MCP Endpoint
Klag exposes an optional MCP (Model Context Protocol) endpoint so AI agents (SRE copilots, dev assistants) can query consumer-lag state in natural workflows.
It is opt-in, read-only, and zero-impact when off. The endpoint serves an in-memory snapshot the metrics collector publishes after each cycle; it never queries Kafka or touches the collection flow.
Enable
Section titled “Enable”| Variable | Default | Description |
|---|---|---|
MCP_ENABLED | false | Expose the /mcp endpoint. |
MCP_AUTH_TOKEN | (empty) | When set, requires Authorization: Bearer <token>. Empty = open (logged warning). |
MCP_PATH | /mcp | HTTP path of the endpoint. |
MCP requires METRICS_REPORTER to be set.
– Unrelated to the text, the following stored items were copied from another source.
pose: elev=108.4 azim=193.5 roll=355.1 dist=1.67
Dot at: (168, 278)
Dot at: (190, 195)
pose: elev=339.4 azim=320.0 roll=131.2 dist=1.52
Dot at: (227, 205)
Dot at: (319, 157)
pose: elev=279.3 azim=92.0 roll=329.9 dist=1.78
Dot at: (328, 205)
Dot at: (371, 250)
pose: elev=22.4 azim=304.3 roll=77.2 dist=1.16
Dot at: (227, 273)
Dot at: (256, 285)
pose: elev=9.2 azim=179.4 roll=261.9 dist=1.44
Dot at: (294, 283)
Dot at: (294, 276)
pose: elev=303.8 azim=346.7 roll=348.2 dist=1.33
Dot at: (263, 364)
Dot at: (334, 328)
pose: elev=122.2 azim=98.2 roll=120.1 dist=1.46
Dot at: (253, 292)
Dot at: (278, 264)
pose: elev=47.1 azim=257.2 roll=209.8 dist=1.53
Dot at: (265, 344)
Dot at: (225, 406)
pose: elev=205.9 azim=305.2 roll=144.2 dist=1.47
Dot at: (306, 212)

The snapshot is only populated when metrics
collection runs.
Transport
Section titled “Transport”Streamable HTTP, JSON-RPC 2.0 over POST. A GET returns 405.
| Tool | Purpose |
|---|---|
list_consumer_groups | List groups, each with its overallTrend. |
get_consumer_group_lag | Lag detail for a group, plus trends, overallTrend, and recentTransitions. |
find_lagging_groups | Groups currently lagging, with overallTrend. |
diagnose | Composite severity assessment; flags frequent state changes (rebalance storm / flapping). |
Trends and state history
Section titled “Trends and state history”Each group snapshot carries a basic lag trend (growing / shrinking / stable,
per-topic plus an overallTrend rollup) derived from
lag velocity via LAG_TREND_DEADBAND_MSG_PER_SEC, and a
rolling state-change history (last 10 from→to transitions). diagnose uses the
transition history to flag rebalance storms and flapping groups.
Design
Section titled “Design”The MCP layer reads from a SnapshotStore populated by the metrics collector, never
from direct Kafka calls. See the design doc:
docs/superpowers/specs/2026-06-01-mcp-support-design.md.